La legge 28 del 2000, cosiddetta legge sulla par condicio, va riformata, dato che è necessario affrontare il tema dei nuovi media. Inoltre, risulta troppo vincolante per le pubbliche amministrazioni.
Questo, in sintesi, quanto emerso dall’incontro di Bologna, organizzato dal Corecom in collaborazione con l’Ordine dei giornalisti, sul tema della par condicio.
È lo stesso presidente del Corecom dell’Emilia-Romagna, Giancarlo Mazzuca, a parlare, anche rispetto ai prossimi appuntamenti elettorali di giugno, elezioni europee ed elezioni amministrative, di “legge con evidenti limiti, per certi aspetti di difficile applicazione”. “Serve un confronto – rimarca – con tutti gli attori interessati che porti alla revisione di questa norma, affrontando anche il tema delle nuove tecnologie, a garanzia del pluralismo”. Anche per Antonietta Polcaro dell’Autorità per le garanzie nelle comunicazioni (Agcom) “la legge è anacronistica e servono interventi concreti, dato che non viene applicata sempre in modo omogeneo, a partire dalle pubbliche amministrazioni”. “Per questo – aggiunge – abbiamo predisposto un piccolo manuale di FAQ (domande poste frequentemente) nell’intento di fare chiarezza e dare adito a interpretazioni sbagliate”.
A entrare nel merito dell’applicazione della legge per la pubblica amministrazione è il professore dell’Università di Ferrara Gianluca Gardini: “La comunicazione della pubblica amministrazione, afferma la legge sulla par condicio, deve essere caratterizzata da indispensabilità e impersonalità, ma per definizione questo tipo di comunicazione è impersonale e anche doverosa, quindi indispensabile”. Parliamo, aggiunge, “di una funzione pubblica, quella della comunicazione istituzionale, che le amministrazioni devono inderogabilmente svolgere.
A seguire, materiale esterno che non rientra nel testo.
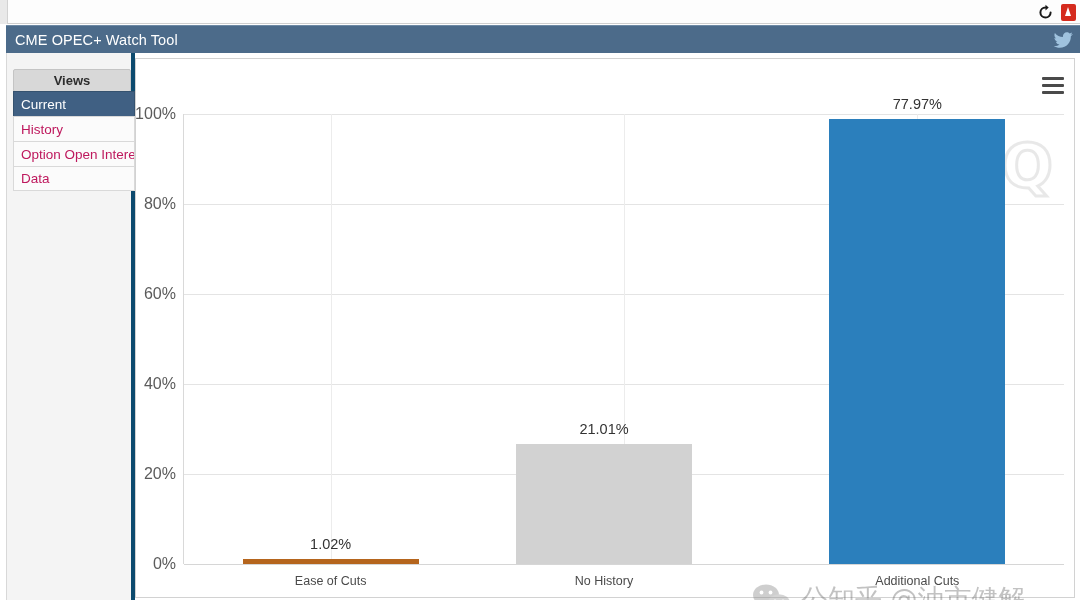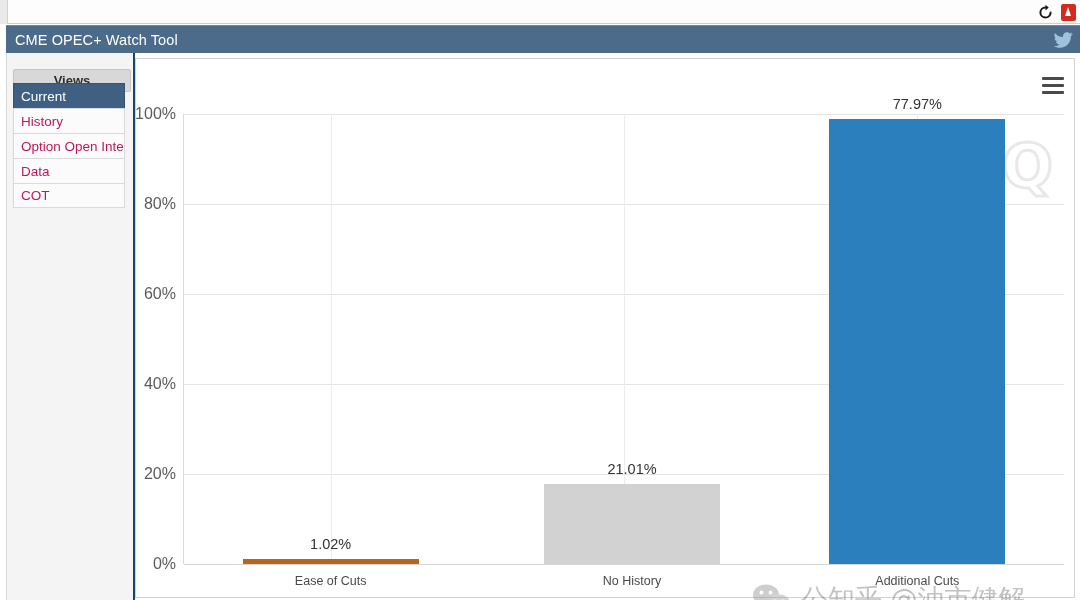--- a/index.html
+++ b/index.html
@@ -102,7 +102,7 @@
     left: 0; top: 0;
     width: 128px; height: 547px;
     background: #f4f4f4;
-    border-right: 2px solid #0c4a6e;
+    border-right: 4px solid #0c4a6e;
   }
   .views-header {
     position: absolute;

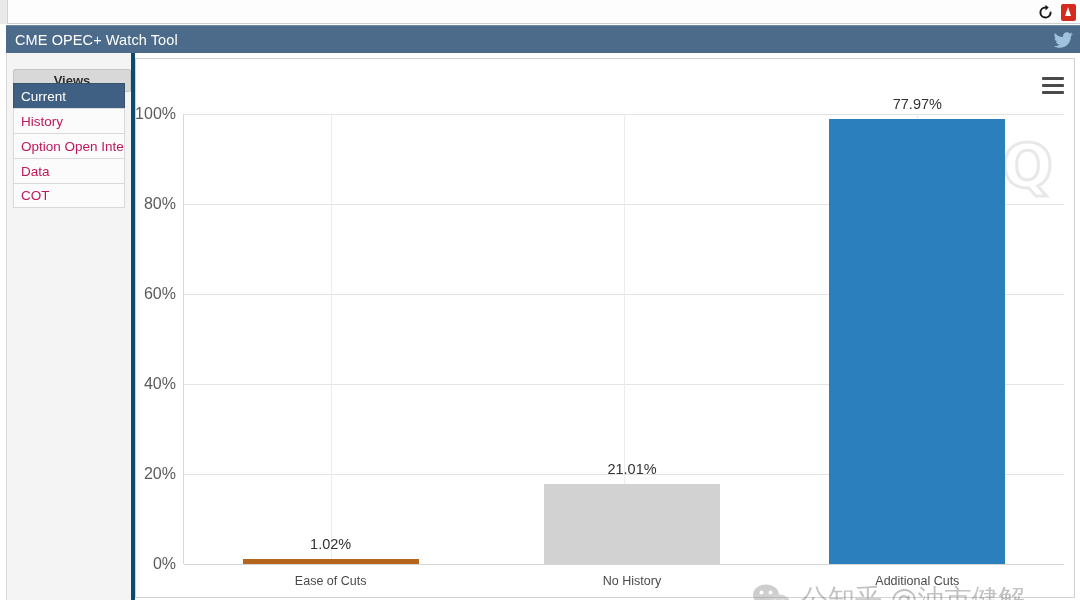--- a/index.html
+++ b/index.html
@@ -120,8 +120,8 @@
   }
   .nav-list {
     position: absolute;
-    left: 6px; top: 30px;
-    width: 112px;
+    left: 6px; top: 38px;
+    width: 122px;
   }
   .nav-item {
     height: 25px;

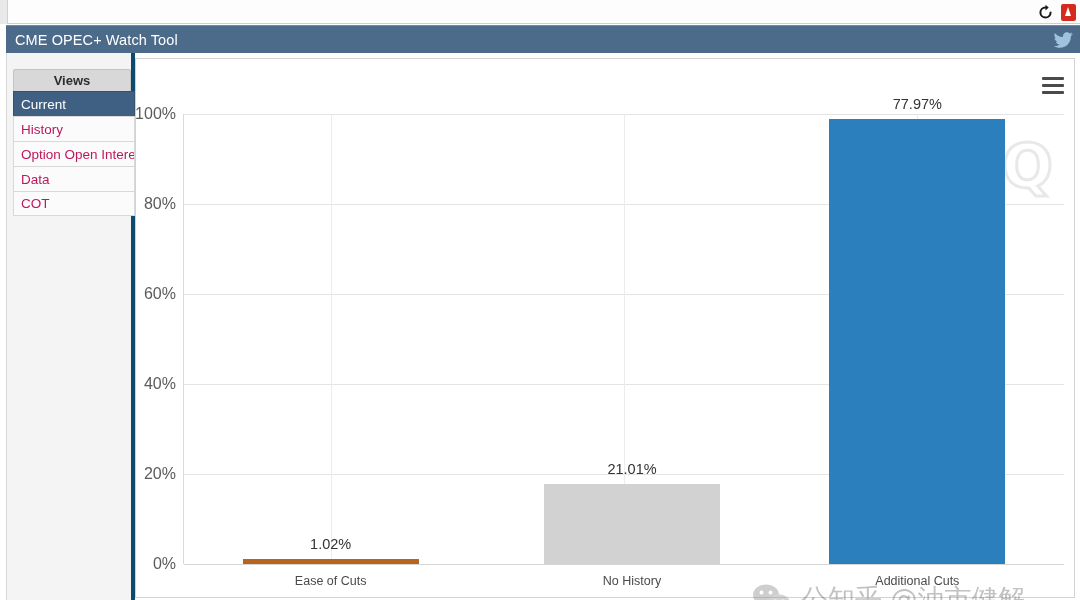--- a/index.html
+++ b/index.html
@@ -302,9 +302,6 @@
         </div>
         <div class="nav-item">
           <span>Data</span>
-        </div>
-        <div class="nav-item">
-          <span>COT</span>
         </div>
       </div>
     </div>

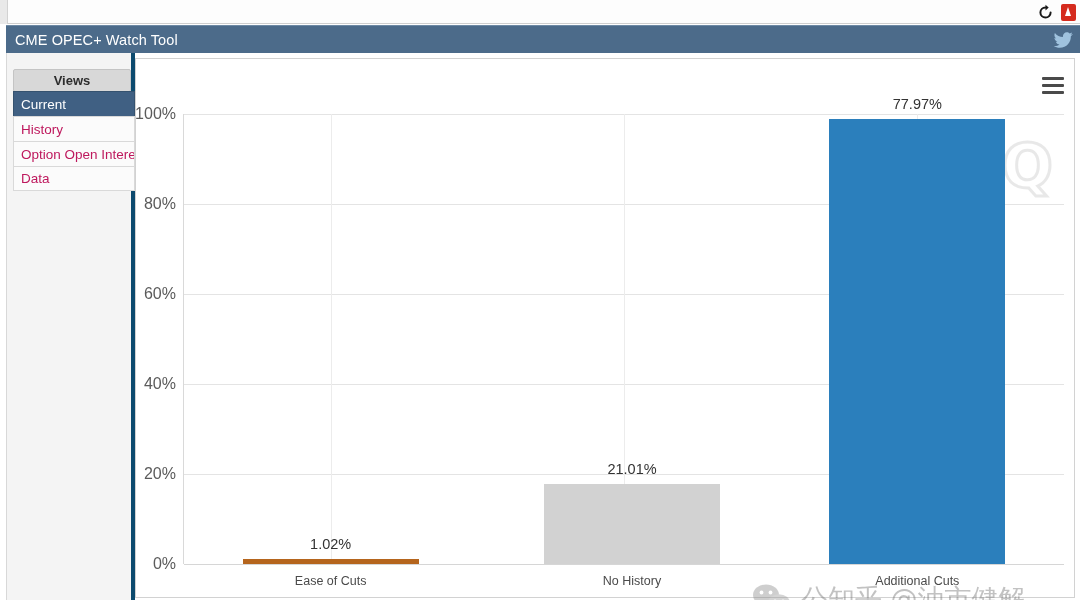--- a/index.html
+++ b/index.html
@@ -348,7 +348,7 @@
             <div class="bar-value">1.02%</div>
             <div class="xlabel">Ease of Cuts</div>
           </div>
-          <div class="bar" style="left: 360px; width: 176px; height: 80px; background: rgb(210, 210, 210); padding-left: 36px;">
+          <div class="bar" style="left: 332px; width: 176px; height: 120px; background: rgb(210, 210, 210); padding-left: 36px;">
             <div class="bar-value">21.01%</div>
             <div class="xlabel">No History</div>
           </div>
È impensabile arrivare alla sospensione di un servizio pubblico”. Questa norma, conclude il docente, “va riscritta”. Anche per il professore dell’Università di Macerata Simone Calzolaio la legge presenta criticità: “Si tratta di una norma rigida, inadeguata a garantire il pluralismo, con i nuovi media diventa difficile gestire la quantità e la velocità delle informazioni: questa quantità immersiva di informazione produce in realtà disinformazione”.
Per Anci e Regione Emilia-Romagna sono intervenuti Mauro Sarti, direttore del Servizio informazione e comunicazione istituzionale dell’Assemblea, e Giovanni Vignali, portavoce del sindaco di Reggio Emilia. Sempre sulla legge 28 del 2000, Sarti suggerisce: “È importante fare una sorta di moral suasion sulla politica affinché intervenga per modificare una legge che tutti definiamo anacronistica”. Sull’applicazione nella pubblica amministrazione, Sarti aggiunge: “Come afferma lo stesso professor Gardini, se si azzoppa un servizio pubblico non si fa il bene della democrazia. Il giornalista è soggetto a un codice deontologico, di per sé già una forma di garanzia”. Vignali parla di “situazione distopica e di necessità di rivedere la legge, in quanto la comunicazione dell’ente si blocca anche per elezioni che riguardano territori distanti centinaia di chilometri”.
Michelangelo Bucci dell’Ordine dei giornalisti dell’Emilia-Romagna richiama l’attenzione sulla crisi dei media tradizionali: “Oggi c’è poca fiducia da parte del cittadino nei confronti dei giornalisti, È importante riflettere su come si danno le notizie, con particolare attenzione alle fonti”.
Hanno aperto il seminario i consiglieri regionali Andrea Costa, dell’Ufficio di presidenza dell’Assemblea, e il presidente della commissione assembleare per la Parità e per i diritti delle persone Federico Amico. Entrambi hanno sottolineato l’importanza di un’informazione chiara ed equilibrata.
A moderare l’incontro Giorgio Tonelli, vicepresidente del Corecom dell’Emilia-Romagna.
Il Corecom ricopre funzioni di governo e controllo del sistema delle comunicazioni regionale, a partire dalla parità d’accesso durante le campagne elettorali. Interviene, inoltre, nelle controversie tra i gestori dei servizi di telecomunicazioni e gli utenti.